> READING PASSAGE
================================

The prototype for the first skateboard was a bright red, metal toy from the 1930s called the Scooter Skate. When its handle was removed, a child could ride the three-wheeled contraption like a skateboard, except it had steel wheels and lacked the ability to turn. A four-wheeled Skeeter Skate appeared in the 1940s. It was only marginally better.
The first true skateboards were made in the 1950s. Initially, these were handmade affairs, constructed by kids out of cannibalized roller skates that were nailed to the bottoms of wooden boards. Sensing a market for these new skateboards, one company offered a Scoot Kit, which saved customers the trouble of destroying a perfectly good pair of roller skates.
In the 1960s, skate maker Roller Derby got into the act with its own Skate Board Kit, which came with clay wheels mounted on trucks that could be screwed through metal plates and mounted to a board. It didn’t take long for Roller Derby to figure out that it could sell more skateboards if they were fully assembled, which is what it did with the #10 Skate Board, which had a bright red deck and bone-rattling steel wheels.

================================

> DATASET RECORDS
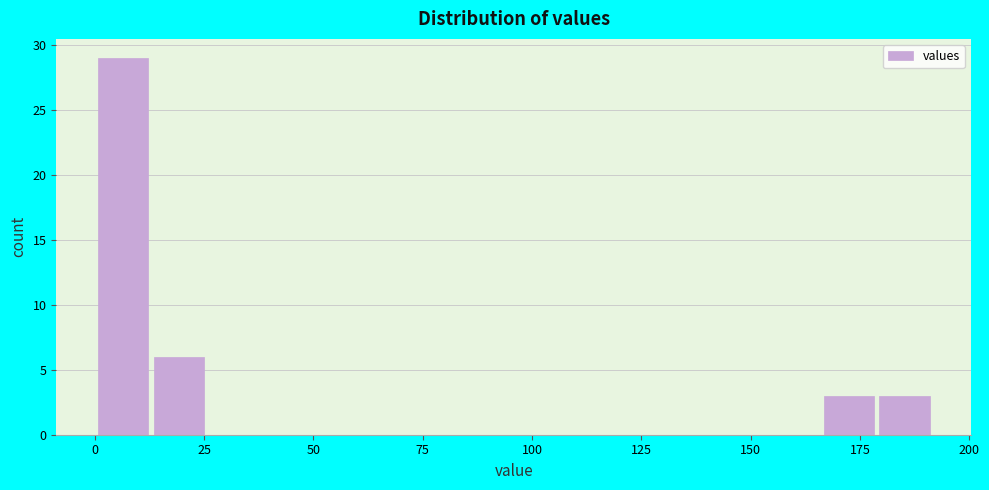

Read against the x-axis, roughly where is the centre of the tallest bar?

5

================================

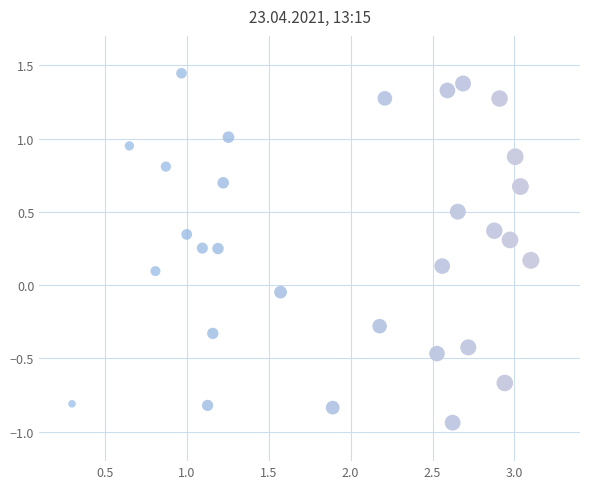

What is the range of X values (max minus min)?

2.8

================================

> WHAT YOU ARE ASKED TO DO
In the passage on early skateboard history, what color was the deck of Roller Derby's #10 Skate Board? The listing plays no part in this exercise.

> WRITTEN SOLUTION
Bright red.